Poprzednia sesja w skrócie
WIG20 zakończył piątkową sesję spadkiem o 0,34 proc., do 1859 pkt. Najsłabiej w indeksie blue chips radziły sobie banki, na czele z Pekao, którego notowania spadły o 3,22 proc. Mimo negatywnej dla sektora opinii rzecznika TSUE, dzień wcześniej przecena walorów banków była nieznaczna, ale w piątek WIG-banki stracił 1,69 proc. i był najgorszym indeksem sektorowym na GPW. Z kolei mWIG40 spadł o 0,23 proc., ale sWIG80 zyskał 0,56 proc.
Podaż dominowała w piątek również na zagranicznych giełdach, ale tempo spadków nie było duże. Niemiecki DAX stracił 0,33 proc., a francuski CAC40 0,25 proc. Turecki indeks BIST100 po wznowieniu w ubiegłym tygodniu handlu na parkiecie w Stambule zyskiwał trzeci dzień z rzędu, a notowania wróciły powyżej poziomu 5000 pkt.
Zarówno S&P 500 jak i Nasdaq zakończyły sesję na minusie tracąc odpowiednio 0,28 proc. i 0,58 proc. Niedźwiedziom oparł się jednak Dow Jones Industrial, który zyskał 0,39 proc. Jednak mimo tego w całym tygodniu DJI spadł o 0,2 proc., co jest jego trzecim spadkowym tygodniem z rzędu. Po raz ostatni taka sytuacja wydarzyła się we wrześniu 2022 r.
Oczekiwania co do dzisiejszej sesji
Główne indeksy w Azji rozpoczęły nowy tydzień od wzrostów, a kontrakty terminowe na DAX znajdują się na nieznacznym plusie. Na otwarciu sesji w Warszawie przewagę może zatem mieć popyt. Handel na rynku akcji może dziś odbywać się pod znakiem mniejszej zmienności z uwagi na brak inwestorów z USA, gdzie poniedziałek jest dniem wolnym od pracy z powodu obchodów Washington’s Birthday.
Dziś uwaga krajowych inwestorów skupi się na danych o produkcji przemysłowej i odczytach z rynku pracy.
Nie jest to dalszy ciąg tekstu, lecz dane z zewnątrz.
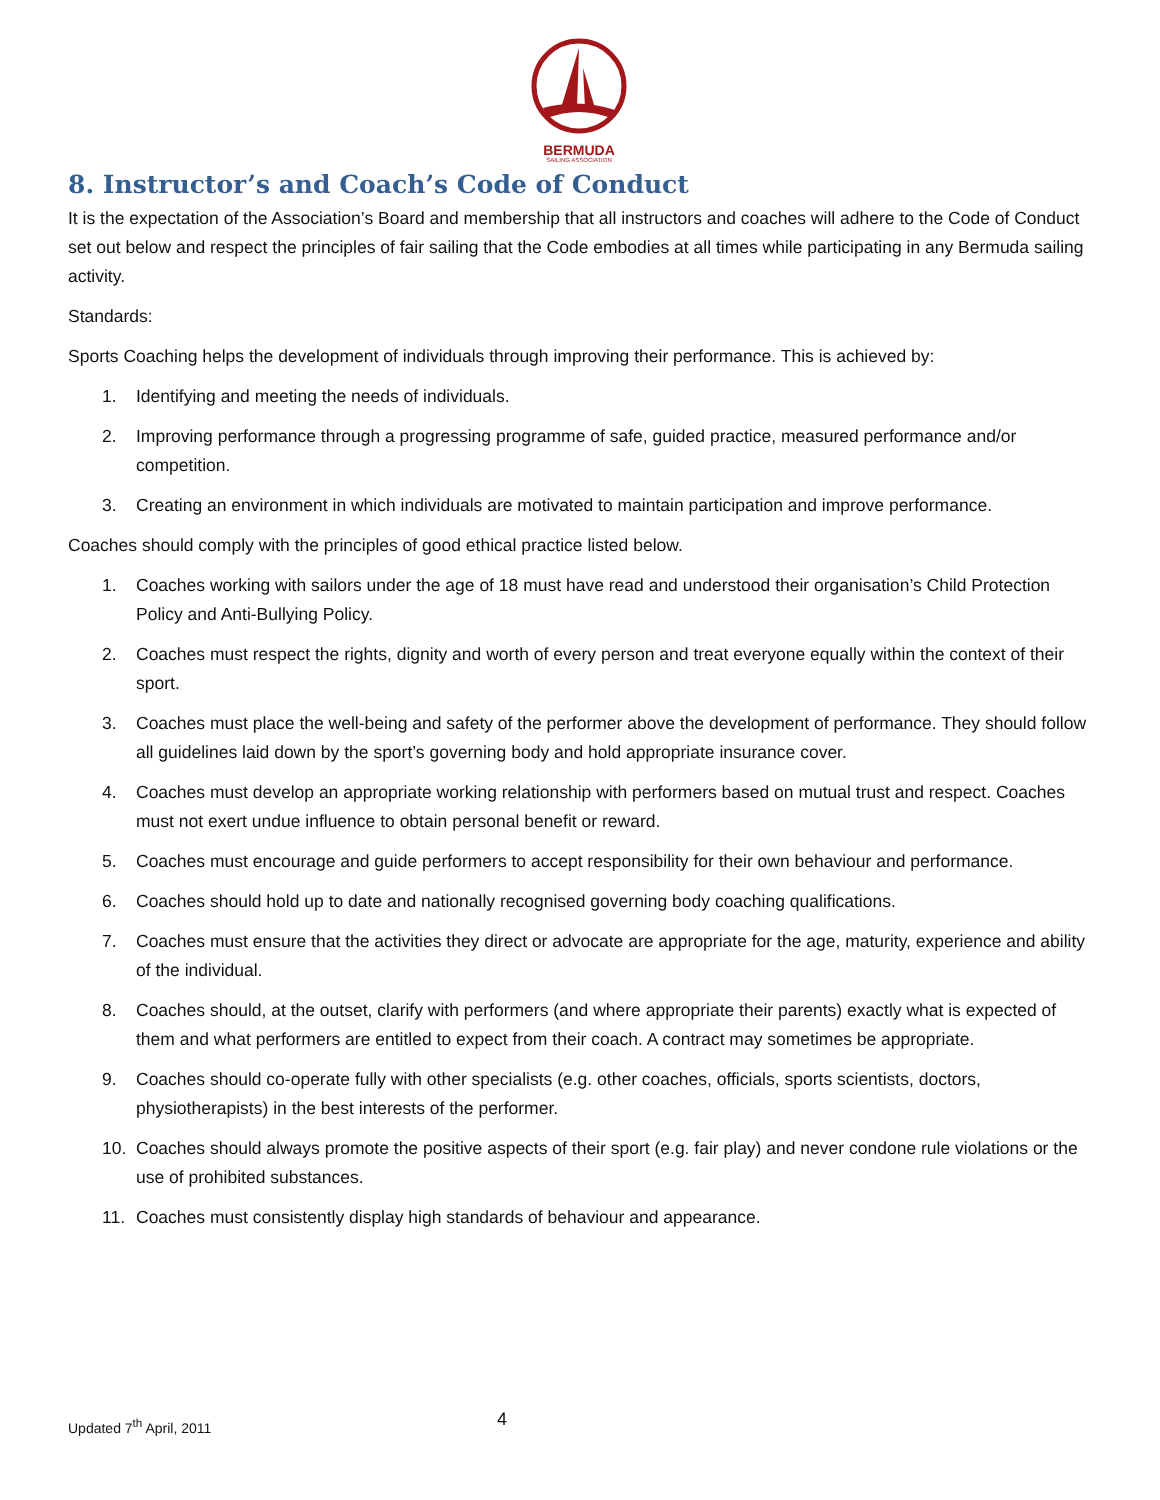BERMUDA
SAILING ASSOCIATION
8. Instructor’s and Coach’s Code of Conduct
It is the expectation of the Association’s Board and membership that all instructors and coaches will adhere to the Code of Conduct set out below and respect the principles of fair sailing that the Code embodies at all times while participating in any Bermuda sailing activity.
Standards:
Sports Coaching helps the development of individuals through improving their performance. This is achieved by:
1. Identifying and meeting the needs of individuals.
2. Improving performance through a progressing programme of safe, guided practice, measured performance and/or competition.
3. Creating an environment in which individuals are motivated to maintain participation and improve performance.
Coaches should comply with the principles of good ethical practice listed below.
1. Coaches working with sailors under the age of 18 must have read and understood their organisation’s Child Protection Policy and Anti-Bullying Policy.
2. Coaches must respect the rights, dignity and worth of every person and treat everyone equally within the context of their sport.
3. Coaches must place the well-being and safety of the performer above the development of performance. They should follow all guidelines laid down by the sport’s governing body and hold appropriate insurance cover.
4. Coaches must develop an appropriate working relationship with performers based on mutual trust and respect. Coaches must not exert undue influence to obtain personal benefit or reward.
5. Coaches must encourage and guide performers to accept responsibility for their own behaviour and performance.
6. Coaches should hold up to date and nationally recognised governing body coaching qualifications.
7. Coaches must ensure that the activities they direct or advocate are appropriate for the age, maturity, experience and ability of the individual.
8. Coaches should, at the outset, clarify with performers (and where appropriate their parents) exactly what is expected of them and what performers are entitled to expect from their coach. A contract may sometimes be appropriate.
9. Coaches should co-operate fully with other specialists (e.g. other coaches, officials, sports scientists, doctors, physiotherapists) in the best interests of the performer.
10. Coaches should always promote the positive aspects of their sport (e.g. fair play) and never condone rule violations or the use of prohibited substances.
11. Coaches must consistently display high standards of behaviour and appearance.
Updated 7<sup>th</sup> April, 2011 4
W przypadku produkcji przemysłowej Departament Analiz Ekonomicznych BNP Paribas spodziewa się wzrostu o około 3,2 proc. w ujęciu rocznym. Z kolei dane z rynku pracy prawdopodobnie wskażą solidny wzrost wynagrodzeń w sektorze przedsiębiorstw, w okolicy 15 proc. rok do roku. Jest to przede wszystkim wpływ wzrostu płacy minimalnej od stycznia br.